Consciente de l’importance d’une assistance psychologique qu’elle conseille à ses équipes, la responsable ne l’applique pourtant pas. « Ce n’est pas mon truc », balaie-t-elle, préférant poser quatre mois de vacances pour se recentrer. « J’avais besoin de poser le cerveau. Le premier mois, je n’ai rien fait, je regardais les séries les plus nulles pour ne pas avoir à penser », déclare la responsable avec un sourire coupable.
Le bruit des portes qui claquent
Loin des présupposés, la difficulté émotionnelle que ressentent ces humanitaires est le plus souvent intime. Ce ne sont pas forcément les horreurs visibles des théâtres d’opérations où ils se trouvent qui les éprouvent le plus, mais des détails plus insidieux, presque invisibles. « Quitter les équipes sur place est le plus compliqué pour moi », avoue ainsi Justine.
Pour David-Pierre Marquet, responsable de la communication au Comité international de la Croix-Rouge (CICR), le sommeil est en haut de la liste. « Se réveiller en pleine nuit à cause des sirènes d’alarme influe sur le moral », explique cet humanitaire rentré en France après deux ans et demi de mission en Ukraine. « Même les nuits où il n’y a pas de bombardement, notre corps nous réveille, ce sont des insomnies de survie », détaille le quinquagénaire attablé à une terrasse parisienne.
« Le bruit des portes qui claquent, des voitures qui vrombissent ou les éclairs dans le ciel me font désormais sursauter », confesse de son côté Maya Andari, directrice des programmes chez Care, contactée par téléphone. Impliquée dans le récent conflit opposant le Hezbollah, une milice chiite, à l’armée israélienne, la Libanaise trentenaire vit la situation de la plus grande majorité des humanitaires : être aidante au sein de son propre pays.

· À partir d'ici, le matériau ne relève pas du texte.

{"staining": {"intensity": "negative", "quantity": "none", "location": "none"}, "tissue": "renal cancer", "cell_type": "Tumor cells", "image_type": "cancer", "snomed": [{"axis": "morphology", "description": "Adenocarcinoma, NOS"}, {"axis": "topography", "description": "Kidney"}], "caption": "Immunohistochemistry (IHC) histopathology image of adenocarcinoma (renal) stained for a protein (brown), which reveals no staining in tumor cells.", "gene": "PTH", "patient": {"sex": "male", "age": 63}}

« Une prison depuis laquelle nous ne pouvons nous échapper en tant qu’humanitaires. Cela fait partie de notre engagement envers notre communauté », décrit la jeune femme, en comparaison de ses collègues internationaux. « Eux, ils ont des passeports et des ambassades ; nous, nous ne pouvons pas évacuer. “Rester et survivre” est la seule alternative », livre-t-elle depuis une ville située à vingt minutes en voiture de Beyrouth.
À chacun ses stratégies d’adaptation
Face à ces peines, expatriés ou locaux saluent la démocratisation des assistances psychologiques, mais confient encore, pour la plupart, ne pas en avoir besoin. Selon eux, leurs propres stratégies d’adaptation, les « coping mechanisms », suffisent. « Ce sont des moments essentiels pour évacuer et régénérer quelque chose en eux, chaque stratégie est personnelle », éclaire la psychologue Haddia Diarra.
Ainsi, lorsque Maya joue avec son chien ou s’évade le temps d’une randonnée dans les montagnes libanaises, Pierre-Nicolas fait du sport et passe du temps avec ses amis, tandis que, plus atypique, David-Pierre, lui, s’adonne au théâtre. Une fois par semaine, il se rendait dans les caves de Kiev pour pratiquer sa passion avec une dizaine d’Ukrainiens. « L’expression corporelle a un pouvoir de catharsis énorme, cela me nourrissait en plus de l’échange humain », sourit ce quadrilingue, qui manie à la fois le français, l’anglais, le russe et l’ukrainien. « En mission, une fois la journée terminée, je pleure et je fume plus qu’il n’est raisonnable », concède de son côté Justine, en tirant la dernière cigarette de son paquet.